Sanders spoke of delaying construction projects, extending his hiring freeze, and further service reductions.

As for returning to the bond market, the mayor said the city's quest for $1 billion-plus for water and sewer system upgrades eventually may succeed, because infrastructure bonds backed by ratepayer revenues are still attractive to investors.

"You don't see those going belly-up," Sanders said.

Municipal finances also have been hamstrung by the need to escalate payments toward a $1.2 billion deficit in the San Diego City Employees Retirement System (SDCERS).

At a City Hall news conference, City Attorney Mike Aguirre demanded an immediate valuation of SDCERS' assets, which suffered a 5.2% -- $256 million -- loss for the year that ended June 30th.

"Are we locked into the stock market to the point that we have to follow it all the way down until it crashes?" Aguirre asked, rhetorically.  "Only San Diego, that I know of, has sat back and done nothing when you're facing the kind of difficulties that we are."

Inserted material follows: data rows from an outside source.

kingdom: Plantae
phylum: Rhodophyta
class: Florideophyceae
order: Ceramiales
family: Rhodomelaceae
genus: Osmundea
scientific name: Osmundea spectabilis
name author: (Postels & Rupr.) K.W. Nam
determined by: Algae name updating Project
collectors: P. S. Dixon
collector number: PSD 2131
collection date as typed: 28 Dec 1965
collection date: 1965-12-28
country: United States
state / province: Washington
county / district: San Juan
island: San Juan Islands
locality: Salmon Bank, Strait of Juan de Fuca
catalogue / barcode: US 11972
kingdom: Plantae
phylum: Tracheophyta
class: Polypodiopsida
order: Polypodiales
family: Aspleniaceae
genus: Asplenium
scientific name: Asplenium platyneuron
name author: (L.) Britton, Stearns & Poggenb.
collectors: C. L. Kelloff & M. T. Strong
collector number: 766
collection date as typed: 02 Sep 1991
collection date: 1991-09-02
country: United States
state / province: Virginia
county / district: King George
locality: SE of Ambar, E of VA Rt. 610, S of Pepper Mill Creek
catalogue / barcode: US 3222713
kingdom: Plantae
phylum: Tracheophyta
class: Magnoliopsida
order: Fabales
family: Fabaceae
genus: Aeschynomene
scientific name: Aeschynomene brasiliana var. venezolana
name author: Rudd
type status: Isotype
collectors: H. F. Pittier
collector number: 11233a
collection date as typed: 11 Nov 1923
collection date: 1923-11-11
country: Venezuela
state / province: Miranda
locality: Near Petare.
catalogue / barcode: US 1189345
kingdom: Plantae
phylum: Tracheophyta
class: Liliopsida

Predicting that the city will be obligated to put upwards of $300 million into the pension fund next fiscal year, Aguirre suggested that SDCERS might need to be reorganized.

If its assets-to-liabilities ratio falls to around 50 percent, Aguirre said, "it may be time to stop the (pension benefit) distributions at 100 cents on the dollar … you're bleeding out the cash that is available."

Told of Aguirre's statements, the mayor's chief financial officer, Jay Goldstone, called them "a knee jerk reaction -- probably reckless."